Exact copy, pictures excluded: reproduce every record below.

· · · · · · ·

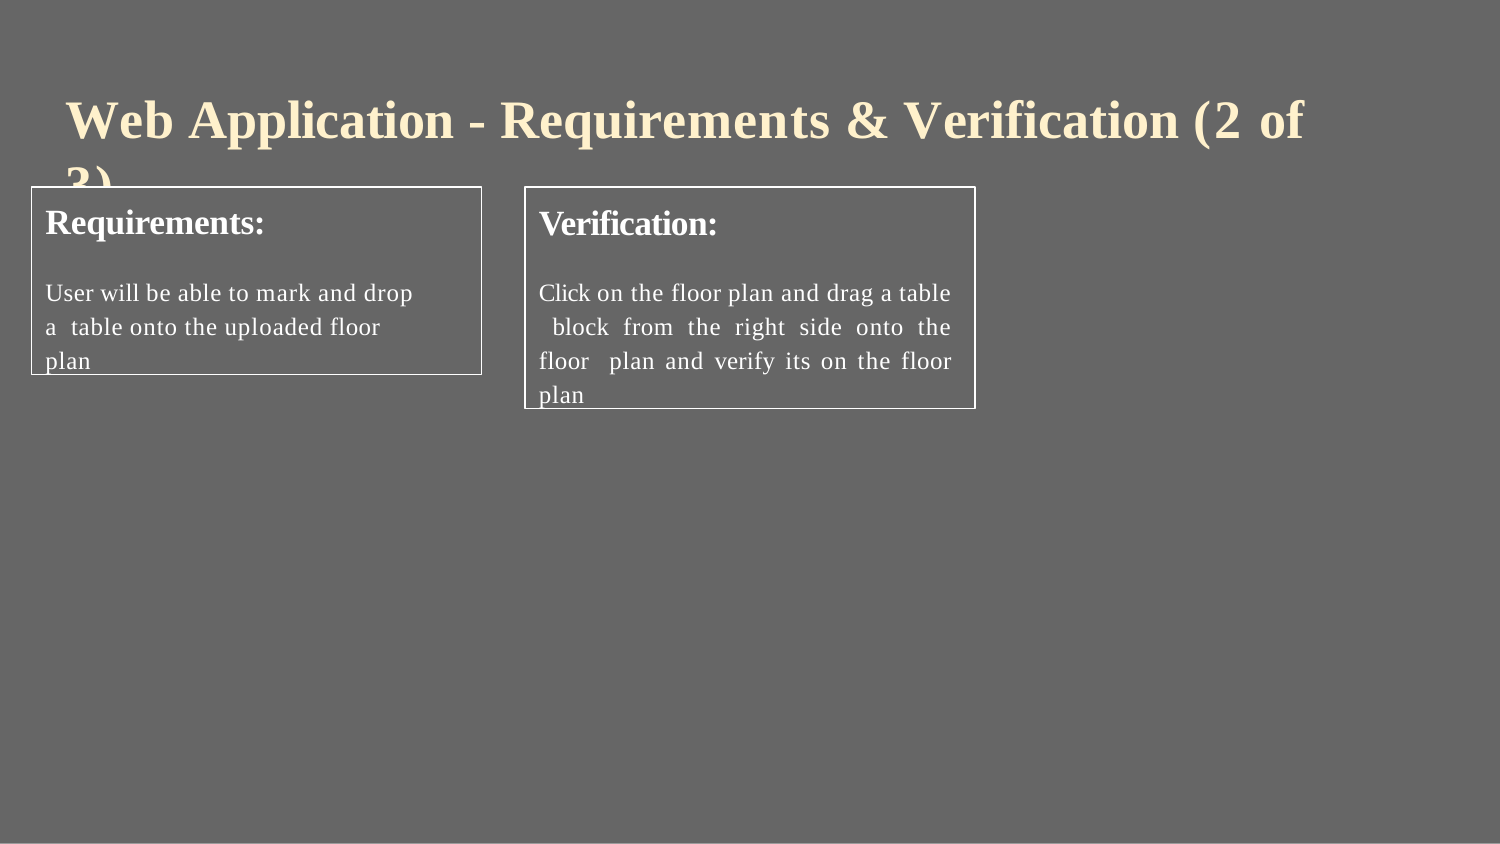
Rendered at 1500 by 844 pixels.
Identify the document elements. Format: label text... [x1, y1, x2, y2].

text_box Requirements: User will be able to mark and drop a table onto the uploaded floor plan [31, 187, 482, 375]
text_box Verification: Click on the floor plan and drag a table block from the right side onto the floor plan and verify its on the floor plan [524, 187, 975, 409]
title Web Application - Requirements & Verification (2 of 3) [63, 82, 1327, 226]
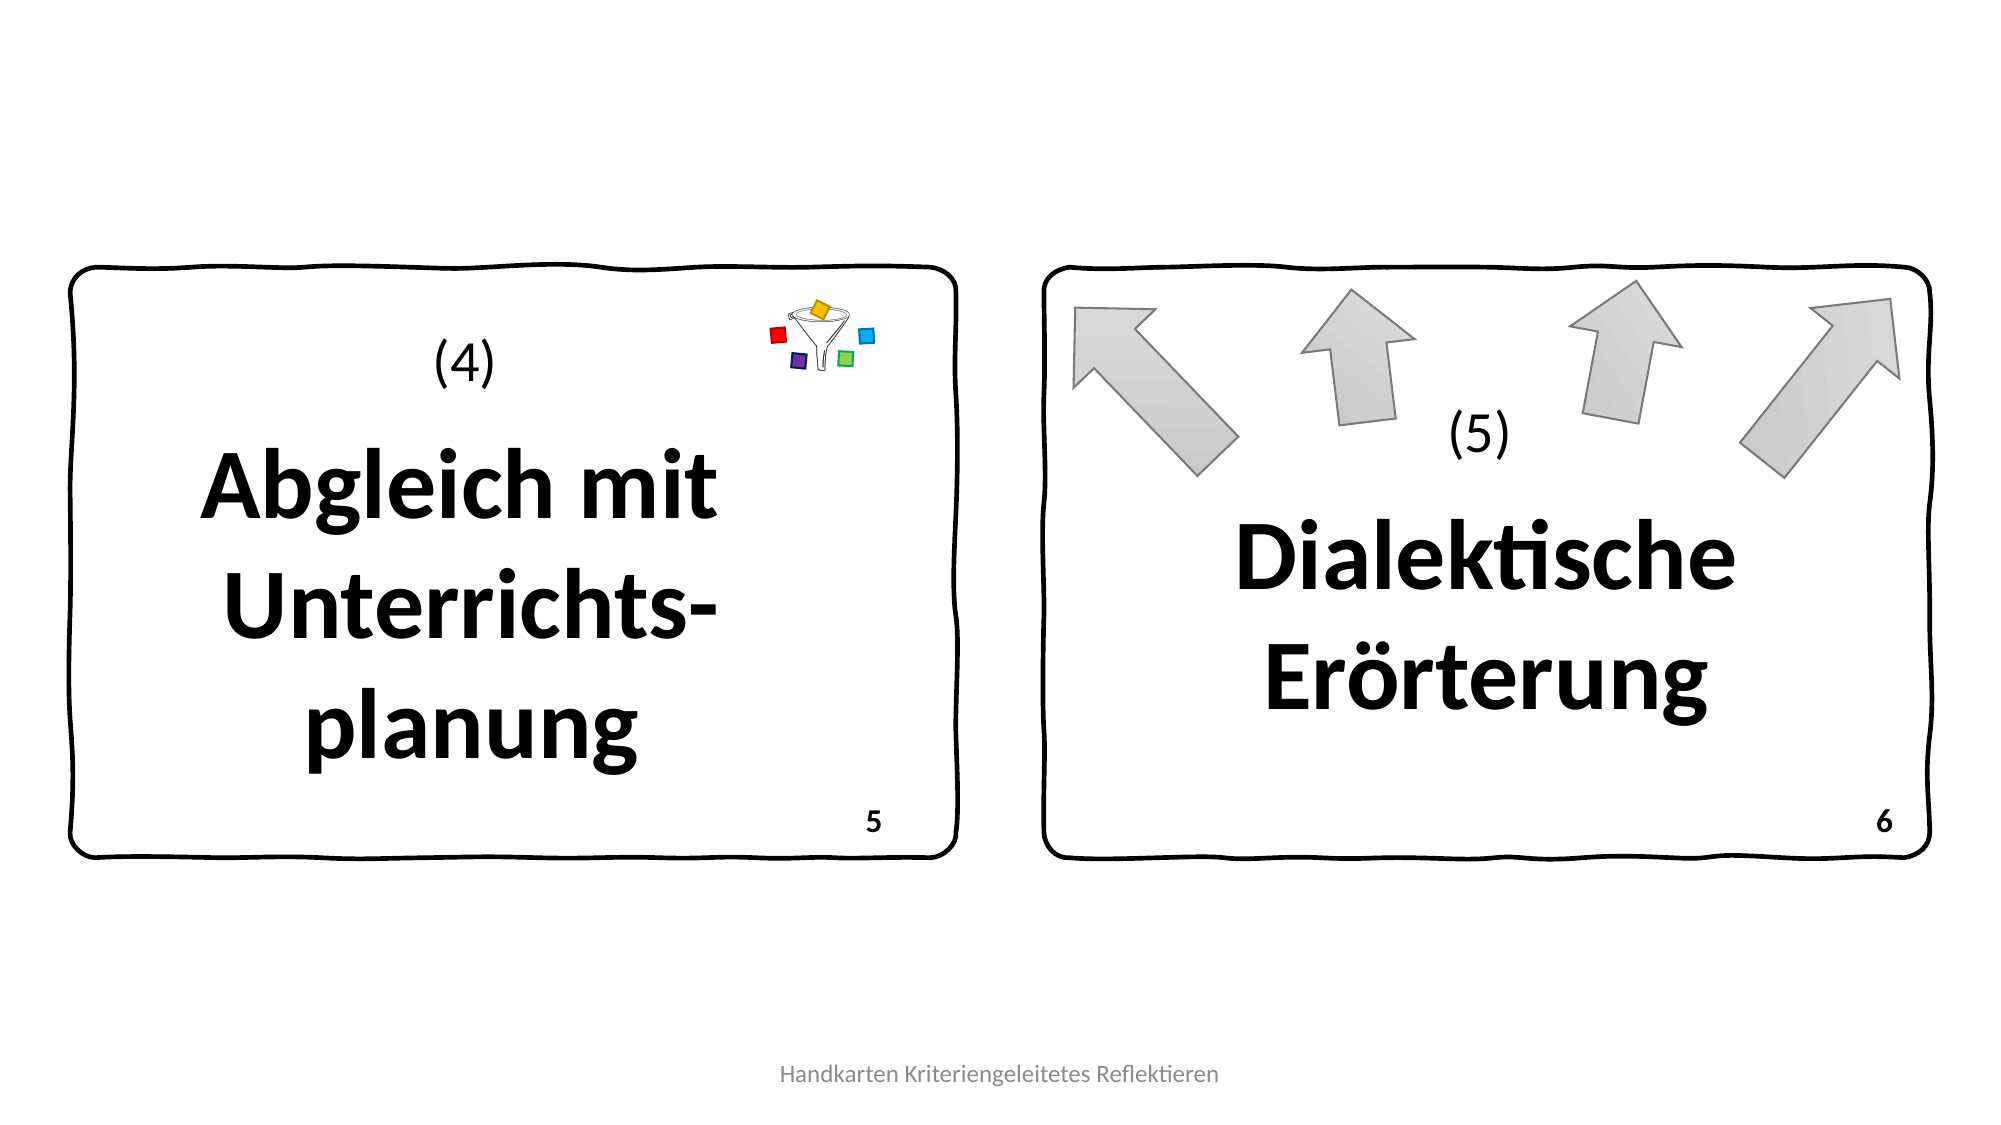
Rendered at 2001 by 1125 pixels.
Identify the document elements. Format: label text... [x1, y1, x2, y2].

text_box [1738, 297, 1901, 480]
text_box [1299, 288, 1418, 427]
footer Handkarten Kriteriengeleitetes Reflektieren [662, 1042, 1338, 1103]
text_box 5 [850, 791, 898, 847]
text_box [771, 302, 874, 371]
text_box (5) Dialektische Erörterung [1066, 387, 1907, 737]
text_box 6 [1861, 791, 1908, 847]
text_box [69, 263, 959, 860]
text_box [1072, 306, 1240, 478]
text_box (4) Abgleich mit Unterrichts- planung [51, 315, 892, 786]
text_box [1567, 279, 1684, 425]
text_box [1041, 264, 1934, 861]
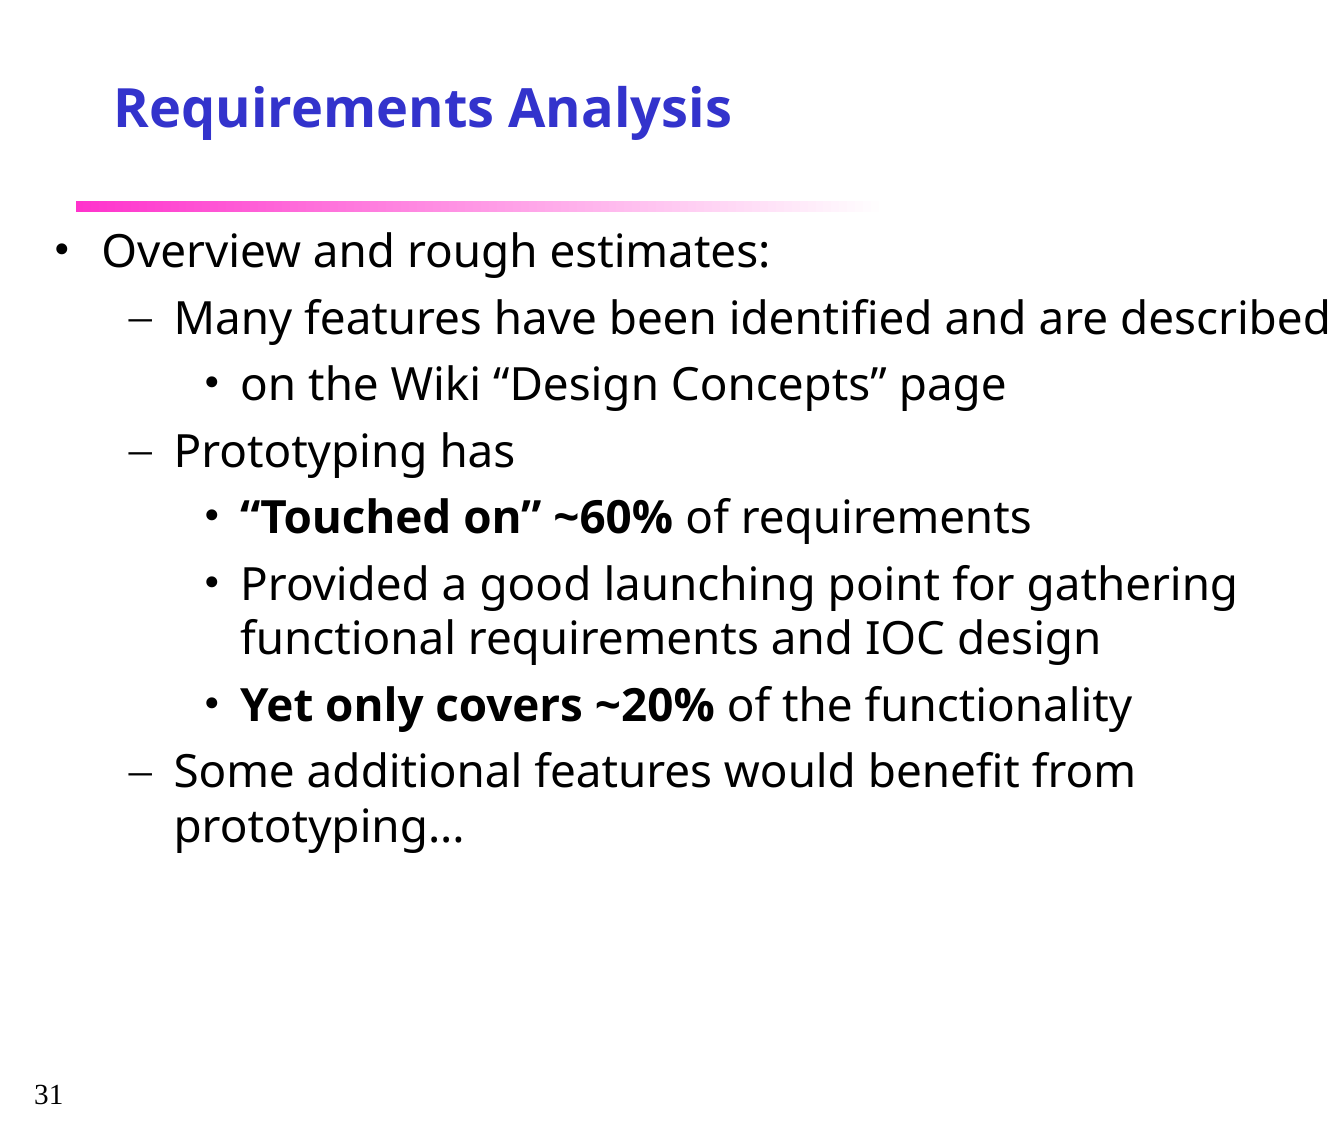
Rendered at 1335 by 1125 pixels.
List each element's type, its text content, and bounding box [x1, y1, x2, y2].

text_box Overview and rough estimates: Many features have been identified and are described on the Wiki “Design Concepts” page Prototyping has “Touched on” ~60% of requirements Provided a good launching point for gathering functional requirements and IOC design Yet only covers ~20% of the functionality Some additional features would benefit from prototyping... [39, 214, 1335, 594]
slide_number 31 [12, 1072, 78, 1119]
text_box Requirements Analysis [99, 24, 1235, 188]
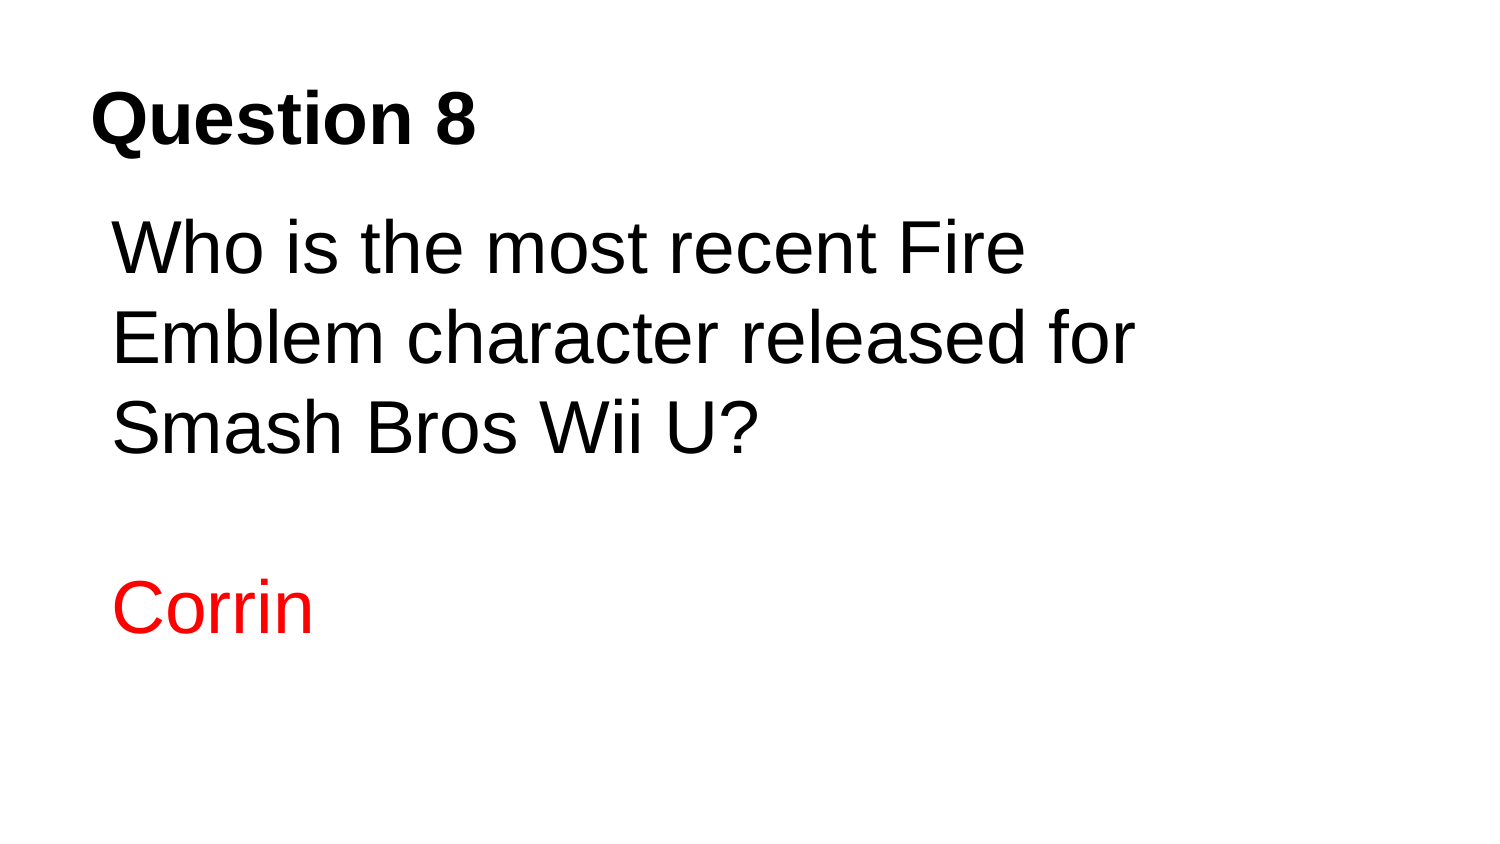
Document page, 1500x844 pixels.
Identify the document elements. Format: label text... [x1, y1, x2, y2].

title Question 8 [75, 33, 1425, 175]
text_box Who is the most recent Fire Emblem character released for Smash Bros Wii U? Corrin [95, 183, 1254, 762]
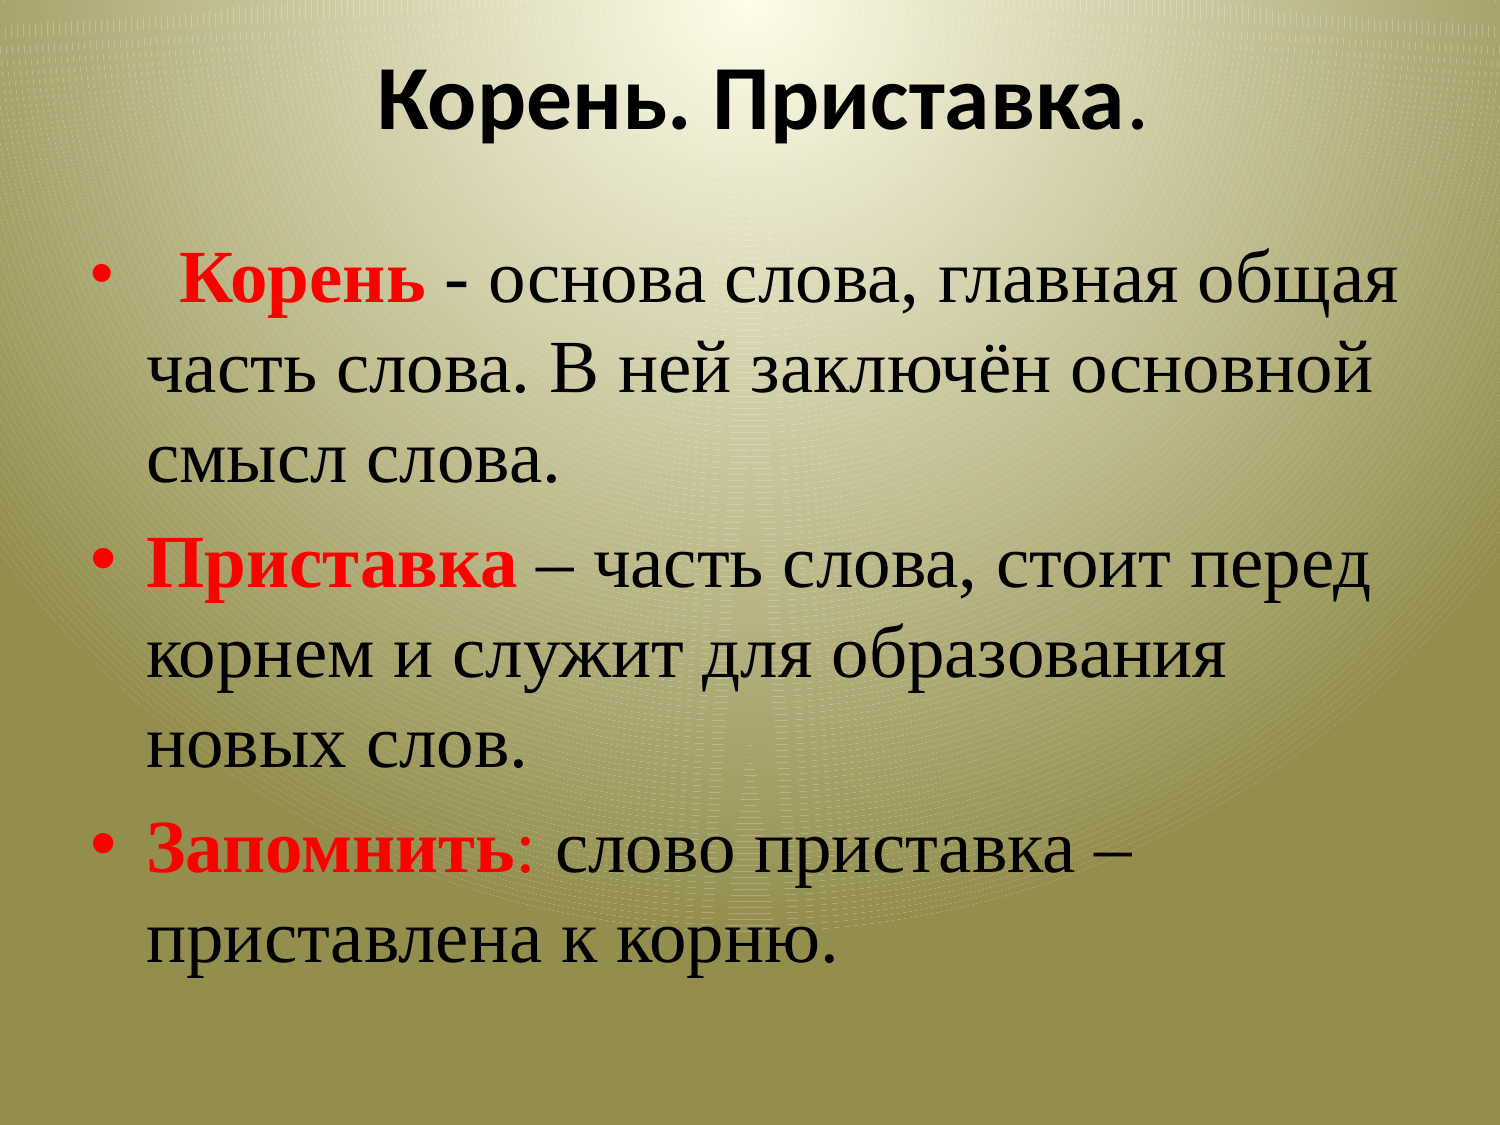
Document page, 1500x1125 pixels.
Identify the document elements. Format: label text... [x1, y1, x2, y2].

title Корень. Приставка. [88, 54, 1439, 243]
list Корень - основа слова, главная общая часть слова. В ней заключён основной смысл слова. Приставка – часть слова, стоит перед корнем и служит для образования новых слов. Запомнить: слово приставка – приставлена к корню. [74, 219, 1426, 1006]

· · · · · · ·

**Response area**
Rendered at 1500 by 844 pixels.
Identify the document elements. Format: label text... [x1, y1, x2, y2].

text_box Requirements: User will be able to mark and drop a table onto the uploaded floor plan [31, 187, 482, 375]
text_box Verification: Click on the floor plan and drag a table block from the right side onto the floor plan and verify its on the floor plan [524, 187, 975, 409]
title Web Application - Requirements & Verification (2 of 3) [63, 82, 1327, 226]
Rendered at 2001 by 1125 pixels.
Identify the document elements. Format: label text... [x1, y1, x2, y2].

text_box [1738, 297, 1901, 480]
text_box [1299, 288, 1418, 427]
footer Handkarten Kriteriengeleitetes Reflektieren [662, 1042, 1338, 1103]
text_box 5 [850, 791, 898, 847]
text_box [771, 302, 874, 371]
text_box (5) Dialektische Erörterung [1066, 387, 1907, 737]
text_box 6 [1861, 791, 1908, 847]
text_box [69, 263, 959, 860]
text_box [1072, 306, 1240, 478]
text_box (4) Abgleich mit Unterrichts- planung [51, 315, 892, 786]
text_box [1567, 279, 1684, 425]
text_box [1041, 264, 1934, 861]
Rendered at 1335 by 1125 pixels.
List each element's type, its text content, and bounding box [x1, y1, x2, y2].

text_box Overview and rough estimates: Many features have been identified and are described on the Wiki “Design Concepts” page Prototyping has “Touched on” ~60% of requirements Provided a good launching point for gathering functional requirements and IOC design Yet only covers ~20% of the functionality Some additional features would benefit from prototyping... [39, 214, 1335, 594]
slide_number 31 [12, 1072, 78, 1119]
text_box Requirements Analysis [99, 24, 1235, 188]
Document page, 1500x844 pixels.
Identify the document elements. Format: label text... [x1, y1, x2, y2].

title Question 8 [75, 33, 1425, 175]
text_box Who is the most recent Fire Emblem character released for Smash Bros Wii U? Corrin [95, 183, 1254, 762]
Document page, 1500x1125 pixels.
Identify the document elements. Format: label text... [x1, y1, x2, y2].

title Корень. Приставка. [88, 54, 1439, 243]
list Корень - основа слова, главная общая часть слова. В ней заключён основной смысл слова. Приставка – часть слова, стоит перед корнем и служит для образования новых слов. Запомнить: слово приставка – приставлена к корню. [74, 219, 1426, 1006]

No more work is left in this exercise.